Cerebral hypoxia is an emergency condition that needs to be treated right away. The sooner the oxygen supply is restored to the brain, the lower the risk for severe brain damage and death.

Treatment depends on the underlying cause of the brain hypoxia, but basic life-support systems have to be put in place: mechanical ventilation to secure the airway; fluids, blood products, or medications to support blood pressure and heart rate; and medications to suppress seizures. There is evidence that artificially lowering body and brain temperature can significantly improve the outcomes in anoxia or hypoxia to the brain ¹⁰⁾. Hypoxic-ischemic brain injury and traumatic brain injury both trigger a series of biochemical and molecular events that cause additional brain insult. Suspicions are that induction of therapeutic hypothermia may dampen the molecular cascade that results in neuronal damage, and that hypothermia may attenuate the toxicity produced by the initial injury that typically produces reactive oxygen species, apoptosis, neurotransmitters such as glutamate, and inflammatory mediators ¹¹⁾. In some animal studies, melatonin has also been shown to be protective against hypoxic as it attenuates the damage in different areas of the brain.
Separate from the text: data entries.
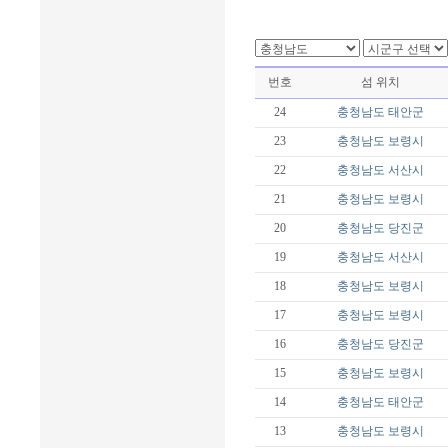
번호
섬 위치
24
충청남도
태안군
23
충청남도
보령시
22
충청남도
서산시
21
충청남도
보령시
20
충청남도
당진군
19
충청남도
서산시
18
충청남도
보령시
17
충청남도
보령시
16
충청남도
당진군
15
충청남도
보령시
14
충청남도
태안군
13
충청남도
보령시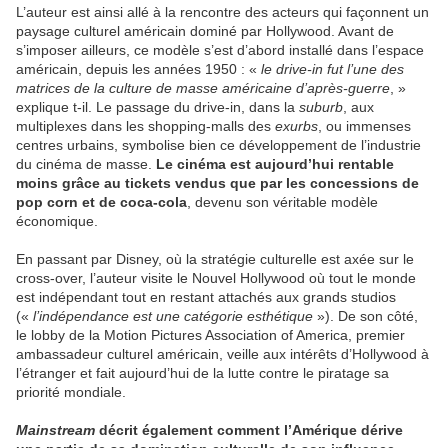
L’auteur est ainsi allé à la rencontre des acteurs qui façonnent un
paysage culturel américain dominé par Hollywood. Avant de
s’imposer ailleurs, ce modèle s’est d’abord installé dans l’espace
américain, depuis les années 1950 : «
le drive-in fut l’une des
matrices de la culture de masse américaine d’après-guerre
, »
explique t-il. Le passage du drive-in, dans la
suburb
, aux
multiplexes dans les shopping-malls des
exurbs
, ou immenses
centres urbains, symbolise bien ce développement de l’industrie
du cinéma de masse.
Le cinéma est aujourd’hui rentable
moins grâce au tickets vendus que par les concessions de
pop corn et de coca-cola
, devenu son véritable modèle
économique.
En passant par Disney, où la stratégie culturelle est axée sur le
cross-over, l’auteur visite le Nouvel Hollywood où tout le monde
est indépendant tout en restant attachés aux grands studios
(«
l’indépendance est une catégorie esthétique
»). De son côté,
le lobby de la Motion Pictures Association of America, premier
ambassadeur culturel américain, veille aux intérêts d’Hollywood à
l’étranger et fait aujourd’hui de la lutte contre le piratage sa
priorité mondiale.
Mainstream
décrit également comment l’Amérique dérive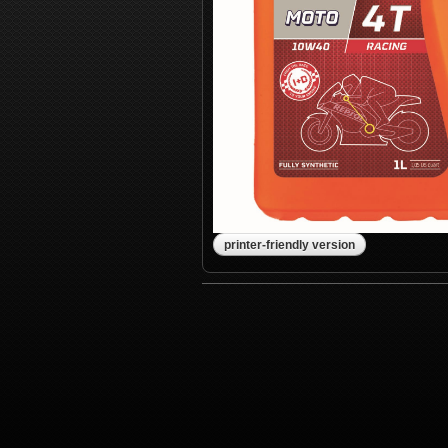
printer-friendly version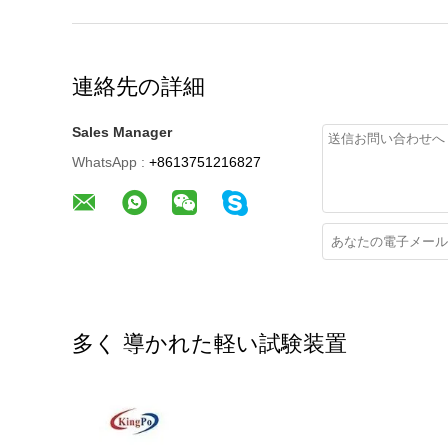
連絡先の詳細
Sales Manager
WhatsApp :
+8613751216827
多く 導かれた軽い試験装置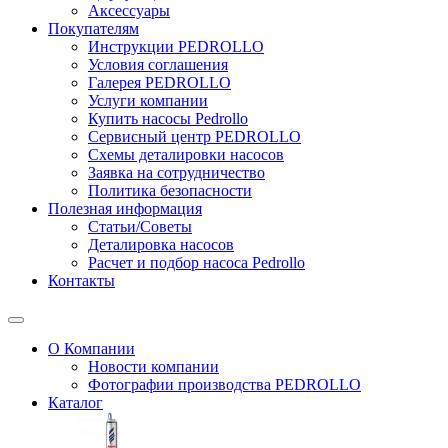
Аксессуары
Покупателям
Инструкции PEDROLLO
Условия соглашения
Галерея PEDROLLO
Услуги компании
Купить насосы Pedrollo
Сервисный центр PEDROLLO
Схемы деталировки насосов
Заявка на сотрудничество
Политика безопасности
Полезная информация
Статьи/Советы
Деталировка насосов
Расчет и подбор насоса Pedrollo
Контакты
О Компании
Новости компании
Фотографии производства PEDROLLO
Каталог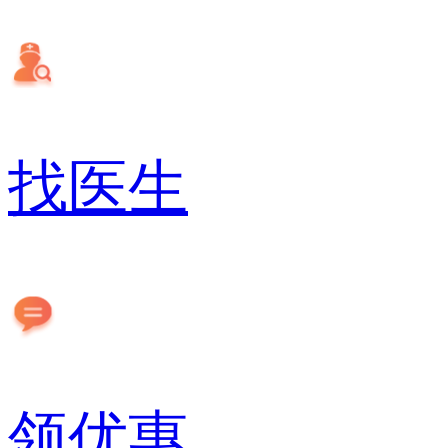
找医生
领优惠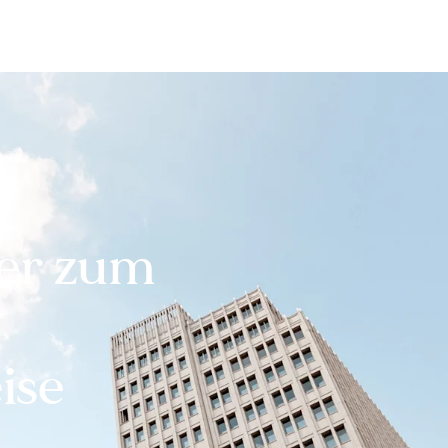
Bewerten
Verkaufen
Kau
er zum
ise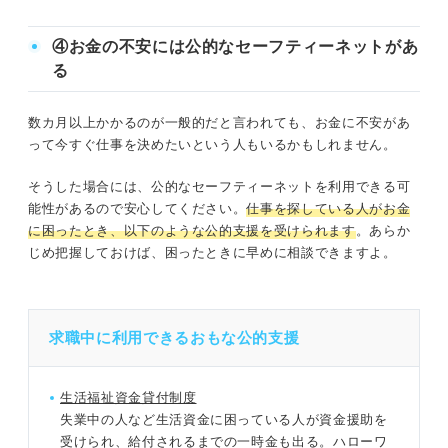
④お金の不安には公的なセーフティーネットがあ
る
数カ月以上かかるのが一般的だと言われても、お金に不安があ
って今すぐ仕事を決めたいという人もいるかもしれません。
そうした場合には、公的なセーフティーネットを利用できる可
能性があるので安心してください。
仕事を探している人がお金
に困ったとき、以下のような公的支援を受けられます
。あらか
じめ把握しておけば、困ったときに早めに相談できますよ。
求職中に利用できるおもな公的支援
生活福祉資金貸付制度
失業中の人など生活資金に困っている人が資金援助を
受けられ、給付されるまでの一時金も出る。ハローワ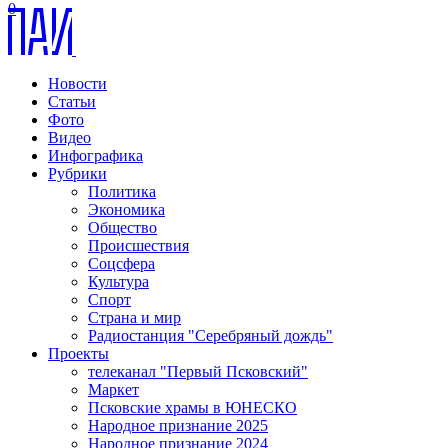
0
Новости
Статьи
Фото
Видео
Инфографика
Рубрики
Политика
Экономика
Общество
Происшествия
Соцсфера
Культура
Спорт
Страна и мир
Радиостанция "Серебряный дождь"
Проекты
телеканал "Первый Псковский"
Маркет
Псковские храмы в ЮНЕСКО
Народное признание 2025
Народное признание 2024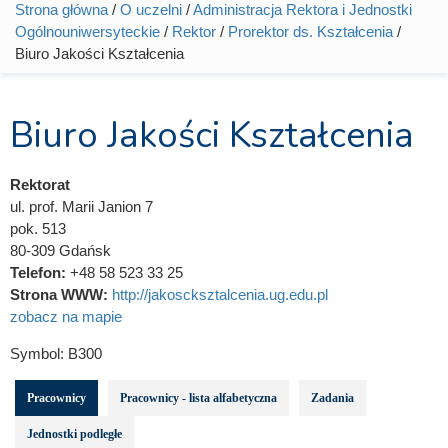
Strona główna
/
O uczelni
/
Administracja Rektora i Jednostki
Jesteś tutaj
Ogólnouniwersyteckie
/
Rektor
/
Prorektor ds. Kształcenia
/
Biuro Jakości Kształcenia
Biuro Jakości Kształcenia
Rektorat
ul. prof. Marii Janion 7
pok. 513
80-309 Gdańsk
Telefon:
+48 58 523 33 25
Strona WWW:
http://jakoscksztalcenia.ug.edu.pl
zobacz na mapie
Symbol:
B300
Pracownicy
Pracownicy - lista alfabetyczna
Zadania
Jednostki podległe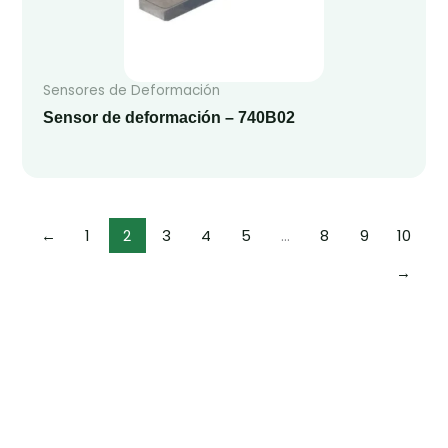
Sensores de Deformación
Sensor de deformación – 740B02
←
1
2
3
4
5
…
8
9
10
→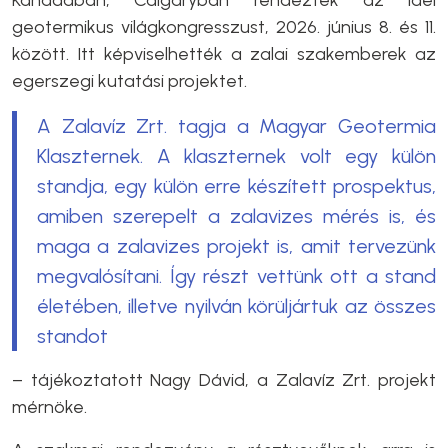
geotermikus világkongresszust, 2026. június 8. és 11.
között. Itt képviselhették a zalai szakemberek az
egerszegi kutatási projektet.
A Zalavíz Zrt. tagja a Magyar Geotermia
Klaszternek. A klaszternek volt egy külön
standja, egy külön erre készített prospektus,
amiben szerepelt a zalavizes mérés is, és
maga a zalavizes projekt is, amit tervezünk
megvalósítani. Így részt vettünk ott a stand
életében, illetve nyilván körüljártuk az összes
standot
– tájékoztatott Nagy Dávid, a Zalavíz Zrt. projekt
mérnöke.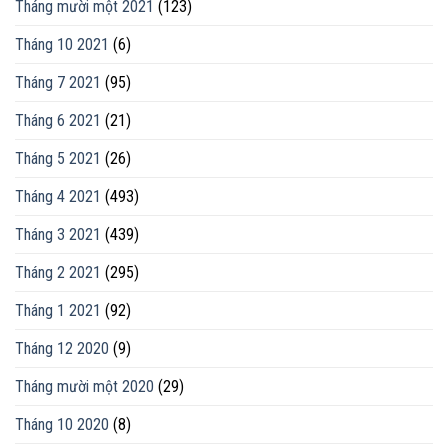
Tháng mười một 2021
(123)
Tháng 10 2021
(6)
Tháng 7 2021
(95)
Tháng 6 2021
(21)
Tháng 5 2021
(26)
Tháng 4 2021
(493)
Tháng 3 2021
(439)
Tháng 2 2021
(295)
Tháng 1 2021
(92)
Tháng 12 2020
(9)
Tháng mười một 2020
(29)
Tháng 10 2020
(8)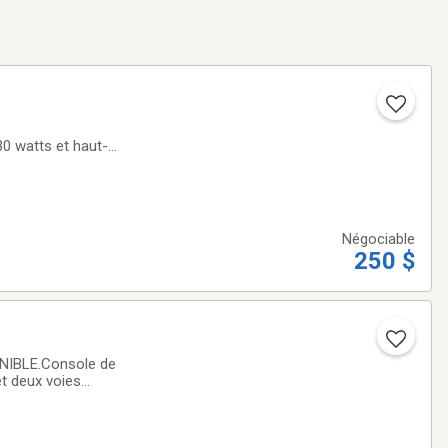
30 watts et haut-
Panel, Brit Combo,
Négociable
250 $
NIBLE.Console de
t deux voies
ue d'un jeu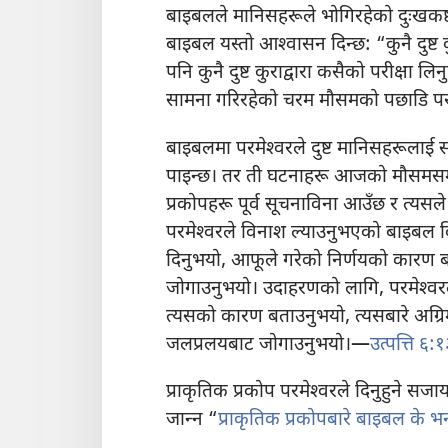
बाइबलले मानिसहरूले भोगिरहेको दुःखकष्टको
बाइबल यस्तो आश्‍वासन दिन्छ: “कुनै दुष्ट क
पनि कुनै दुष्ट कुराद्वारा कसैको परीक्षा लिनुह
सामना गरिरहेको चरम मौसमको पछाडि परमे
बाइबलमा परमेश्‍वरले दुष्ट मानिसहरूलाई 
पाइन्छ। तर ती घटनाहरू आजको मौसमसम्ब
प्रकोपहरू पूर्व सूचनाविना आउँछ र त्य
परमेश्‍वरले विनाश ल्याउनुभएको बाइबल विव
दिनुभयो, आफूले गरेको निर्णयको कारण 
जोगाउनुभयो। उदाहरणको लागि, परमेश्‍वरले
त्यसको कारण बताउनुभयो, त्यसबारे अग्र
जलप्रलयबाट जोगाउनुभयो।—
उत्पत्ति ६:१
प्राकृतिक प्रकोप परमेश्‍वरले दिनुहुने सज
जान्‍न “
प्राकृतिक प्रकोपबारे बाइबल के भ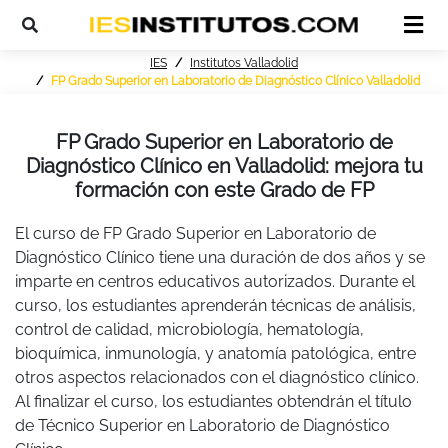
IES
Institutos Valladolid
FP Grado Superior en Laboratorio de Diagnóstico Clínico Valladolid
FP Grado Superior en Laboratorio de
Diagnóstico Clínico en Valladolid: mejora tu
formación con este Grado de FP
El curso de FP Grado Superior en Laboratorio de
Diagnóstico Clínico tiene una duración de dos años y se
imparte en centros educativos autorizados. Durante el
curso, los estudiantes aprenderán técnicas de análisis,
control de calidad, microbiología, hematología,
bioquímica, inmunología, y anatomía patológica, entre
otros aspectos relacionados con el diagnóstico clínico.
Al finalizar el curso, los estudiantes obtendrán el título
de Técnico Superior en Laboratorio de Diagnóstico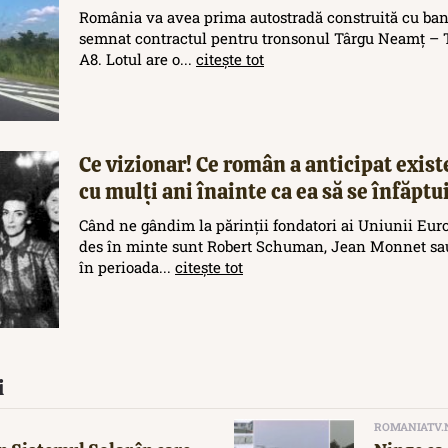
România va avea prima autostradă construită cu ban
semnat contractul pentru tronsonul Târgu Neamț – T
A8. Lotul are o...
citește tot
Ce vizionar! Ce român a anticipat exis
cu mulți ani înainte ca ea să se înfăptu
Când ne gândim la părinții fondatori ai Uniunii Eur
des în minte sunt Robert Schuman, Jean Monnet sau
în perioada...
citește tot
i
ROMANIATV.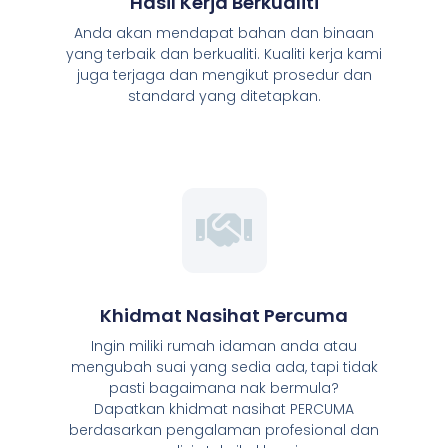
Hasil Kerja Berkualiti
Anda akan mendapat bahan dan binaan
yang terbaik dan berkualiti. Kualiti kerja kami
juga terjaga dan mengikut prosedur dan
standard yang ditetapkan.
Khidmat Nasihat Percuma
Ingin miliki rumah idaman anda atau
mengubah suai yang sedia ada, tapi tidak
pasti bagaimana nak bermula?
Dapatkan khidmat nasihat PERCUMA
berdasarkan pengalaman profesional dan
Cerebral hypoxia prognosis

Recovery depends on how long the brain has been deprived of oxygen and how much brain damage has occurred, although carbon monoxide poisoning can cause brain damage days to weeks after the event. Furthermore, it is often challenging to predict the prognosis based on clinical findings ¹²⁾. Evaluation with somatosensory evoked potentials, an absent bilateral cortical response and status epilepticus during active cooling period represent a poor prognosis ¹³⁾. A Glasgow Coma Scale (GCS) of 4 or less within the first 48 hours correlates with poor outcomes ¹⁴⁾. Poor neurological outcomes are the rule in patients who sustained a cardiac arrest and those who have an absent pupillary light response or corneal reflexes, absent motor response, or myoclonus status epilepticus ¹⁵⁾.

Most people who make a full recovery have only been briefly unconscious. The longer someone is unconscious, the higher the chances of death or brain death and the lower the chances of a meaningful recovery. During recovery, psychological and neurological abnormalities such as amnesia, personality regression, hallucinations, memory loss, and muscle spasms and twitches may appear, persist, and then resolve.